Nonostante il ragazzo avesse ammesso di non frequentare nessuna scuola coranica, ma di leggere piuttosto testi di Ali Jaber al Fayfi – ex attivista noto per i suoi legami con Al Qaeda – il nostro indagato si è subito offerto di fornire “libri religiosi per giovani”, promettendo addirittura di spedirli. Il tutto per creare un perfetto studente-scout da jihad, affinché potesse crescere e maturare nella dottrina estremista che tanto piace agli organizzatori di attentati internazionali.
Il maestro, concentrandosi esclusivamente sul tema del jihad, tiene il giovane attaccato alle sue parole, utilizzando frequenti riferimenti a figure di spicco del fondamentalismo qaedista e degli teorici che hanno ispirato le atrocità dello Stato Islamico.
Proprio così, nel ventunesimo secolo, l’arci-archetipo del terrorista non si limita a restare incollato a uno schermo, ma fa sfoggio di metodi “tradizionali”. Meno male, perché la modernissima intelligenza artificiale che adesso ci rende la vita difficile, ovviamente si piega anche a fini più… echi, diciamo così, non proprio da social innocenti. Tra le perquisizioni lampo collezionate, spicca il caso di un certo “radicalizzatore” che non si accontenta di cinguettare, ma agisce su più fronti, mettendo in scena tecniche ormai considerate vintage e decadenti da qualche brain specialist di turno.

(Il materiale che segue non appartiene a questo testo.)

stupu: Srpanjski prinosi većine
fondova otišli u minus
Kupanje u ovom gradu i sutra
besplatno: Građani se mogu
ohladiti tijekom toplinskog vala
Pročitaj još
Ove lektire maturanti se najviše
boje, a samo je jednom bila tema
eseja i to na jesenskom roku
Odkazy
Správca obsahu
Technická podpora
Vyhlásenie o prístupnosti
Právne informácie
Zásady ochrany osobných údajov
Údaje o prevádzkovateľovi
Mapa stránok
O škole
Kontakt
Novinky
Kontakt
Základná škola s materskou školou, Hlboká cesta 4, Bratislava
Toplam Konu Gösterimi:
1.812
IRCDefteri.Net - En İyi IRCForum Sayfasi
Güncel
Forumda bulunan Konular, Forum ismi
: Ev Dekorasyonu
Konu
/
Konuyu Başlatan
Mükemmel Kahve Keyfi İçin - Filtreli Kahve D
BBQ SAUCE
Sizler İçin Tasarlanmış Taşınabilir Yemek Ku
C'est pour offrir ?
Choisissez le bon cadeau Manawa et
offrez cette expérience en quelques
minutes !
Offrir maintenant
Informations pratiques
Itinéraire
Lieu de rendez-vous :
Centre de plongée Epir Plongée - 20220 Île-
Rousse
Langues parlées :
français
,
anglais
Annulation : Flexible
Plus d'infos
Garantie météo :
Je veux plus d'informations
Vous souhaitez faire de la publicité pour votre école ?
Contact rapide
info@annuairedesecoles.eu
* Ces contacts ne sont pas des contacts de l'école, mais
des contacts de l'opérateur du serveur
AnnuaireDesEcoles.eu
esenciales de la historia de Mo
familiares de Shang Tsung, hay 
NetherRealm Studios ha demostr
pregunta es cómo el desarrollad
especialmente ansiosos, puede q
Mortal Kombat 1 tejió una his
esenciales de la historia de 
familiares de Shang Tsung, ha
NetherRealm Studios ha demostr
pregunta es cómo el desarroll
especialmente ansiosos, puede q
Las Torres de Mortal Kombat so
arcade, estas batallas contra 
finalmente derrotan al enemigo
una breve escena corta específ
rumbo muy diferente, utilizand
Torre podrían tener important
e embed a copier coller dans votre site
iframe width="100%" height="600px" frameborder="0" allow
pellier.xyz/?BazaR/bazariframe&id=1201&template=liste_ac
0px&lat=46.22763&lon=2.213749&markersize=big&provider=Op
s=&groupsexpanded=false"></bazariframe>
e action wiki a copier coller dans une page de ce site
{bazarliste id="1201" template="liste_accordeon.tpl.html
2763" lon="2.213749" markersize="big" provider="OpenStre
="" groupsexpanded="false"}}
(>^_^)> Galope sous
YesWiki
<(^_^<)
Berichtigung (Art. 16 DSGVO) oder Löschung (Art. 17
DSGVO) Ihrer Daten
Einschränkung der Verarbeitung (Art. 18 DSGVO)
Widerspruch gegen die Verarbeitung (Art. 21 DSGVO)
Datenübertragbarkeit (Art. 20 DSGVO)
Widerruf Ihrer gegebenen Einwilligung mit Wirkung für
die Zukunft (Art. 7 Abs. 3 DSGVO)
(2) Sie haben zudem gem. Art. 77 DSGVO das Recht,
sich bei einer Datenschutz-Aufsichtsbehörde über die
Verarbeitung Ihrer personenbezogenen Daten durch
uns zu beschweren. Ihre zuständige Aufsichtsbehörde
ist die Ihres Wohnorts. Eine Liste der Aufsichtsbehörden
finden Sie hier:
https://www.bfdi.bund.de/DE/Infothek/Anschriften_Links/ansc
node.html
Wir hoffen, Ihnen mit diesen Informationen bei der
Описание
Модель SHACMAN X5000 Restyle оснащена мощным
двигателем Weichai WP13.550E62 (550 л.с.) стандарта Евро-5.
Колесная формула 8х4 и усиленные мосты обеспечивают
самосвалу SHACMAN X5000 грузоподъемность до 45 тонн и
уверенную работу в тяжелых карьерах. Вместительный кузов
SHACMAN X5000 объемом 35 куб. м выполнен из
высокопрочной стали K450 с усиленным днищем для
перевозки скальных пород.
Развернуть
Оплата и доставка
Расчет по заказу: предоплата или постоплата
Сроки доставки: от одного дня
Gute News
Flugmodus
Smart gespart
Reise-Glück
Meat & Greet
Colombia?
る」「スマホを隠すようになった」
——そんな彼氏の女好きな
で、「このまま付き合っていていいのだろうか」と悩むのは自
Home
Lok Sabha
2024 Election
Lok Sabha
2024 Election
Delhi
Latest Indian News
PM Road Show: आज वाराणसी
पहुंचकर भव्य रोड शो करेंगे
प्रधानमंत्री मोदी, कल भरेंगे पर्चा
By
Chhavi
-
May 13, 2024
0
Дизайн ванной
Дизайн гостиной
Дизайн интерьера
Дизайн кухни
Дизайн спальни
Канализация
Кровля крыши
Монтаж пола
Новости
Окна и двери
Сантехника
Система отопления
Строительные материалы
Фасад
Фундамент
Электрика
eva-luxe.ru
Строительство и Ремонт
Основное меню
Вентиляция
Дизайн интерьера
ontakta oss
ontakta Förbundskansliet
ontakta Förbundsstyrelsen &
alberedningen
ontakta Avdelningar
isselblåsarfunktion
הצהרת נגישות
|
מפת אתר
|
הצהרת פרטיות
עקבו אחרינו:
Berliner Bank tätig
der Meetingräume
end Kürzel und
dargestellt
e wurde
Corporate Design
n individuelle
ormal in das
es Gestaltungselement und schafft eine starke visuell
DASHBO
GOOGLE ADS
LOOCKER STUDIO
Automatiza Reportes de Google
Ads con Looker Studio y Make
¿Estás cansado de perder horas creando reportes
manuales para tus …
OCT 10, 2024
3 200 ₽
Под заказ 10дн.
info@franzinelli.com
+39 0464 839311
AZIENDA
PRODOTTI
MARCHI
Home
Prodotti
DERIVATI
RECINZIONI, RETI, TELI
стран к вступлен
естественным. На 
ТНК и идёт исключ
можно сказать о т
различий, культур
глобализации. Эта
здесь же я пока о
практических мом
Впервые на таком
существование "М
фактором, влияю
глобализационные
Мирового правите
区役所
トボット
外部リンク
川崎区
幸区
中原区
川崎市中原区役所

Da notare, riferiscono con gran piglio i solerti investigatori, che sono ritornati con gran entusiasmo ai metodi collaudati. Sì, quelli dove la faccia conta più del pixel; il rischio è più tangibile, l’odore del rischio meno virtuale. Naturalmente, l’epocale svolta investigativa non si limita a mettere in sicurezza il territorio e a fermare l’imminente minaccia, ma insiste a investigare come un voyeur morboso, tentando di risalire alla fonte di tutto quel veleno disseminato nel tessuto sociale. D’altronde, che gusto ci sarebbe a fermare una bomba senza prima scoprire chi l’ha assemblata?
In questo affollato teatrino, la cosiddetta “disruption” non è una macchia di colore ma l’episodio d’apertura di un lungo, appassionante dramma poliziesco che continua con lo scopo di pescare i mandanti e rivelare la regia occulta della radicalizzazione violenta. Ovvero, non ci si accontenta di fermare il sipario, bisogna smontare tutto il palco.
Il ministro Piantedosi e il sistema di sicurezza: un cocktail perfetto di entusiasmo e retorica
Matteo Piantedosi, il volto rassicurante al comando del ministero dell’Interno, ha espresso la sua empatia per l’operazione di Brescia come un grande esempio di efficienza nazionale, che se non fosse per la frase fatta sarebbe quasi commovente.
Matteo Piantedosi ha detto:
“L’operazione condotta oggi a Brescia, che ha portato all’arresto di uno straniero accusato di arruolare giovani jihadisti, rappresenta una chiara dimostrazione dell’efficacia del nostro sistema di sicurezza nel prevenire e contrastare le minacce terroristiche.”
La frase, cucita addosso come un vestito su misura, continua a raccontare l’epopea di un’attività investigativa “complessa”, titolo che unisce come in una soap opera le questure di Brescia e Genova più un cameo di Mantova, orchestrate dalla centrale della polizia di prevenzione che, naturalmente, ha il ruolo di deus ex machina di questa produzione italiana di alta suspense.
Ovviamente, il plauso va a tutti gli eroi in divisa, un vero e proprio altarino alla «Polizia di Stato», che si autoproclama fiore all’occhiello nazionale e modello europeo. Insomma, la sicurezza che canta vittoria e promette che la convivenza civile sarà difesa a spada tratta, come se la paura fosse l’unica medicina per il vivere insieme.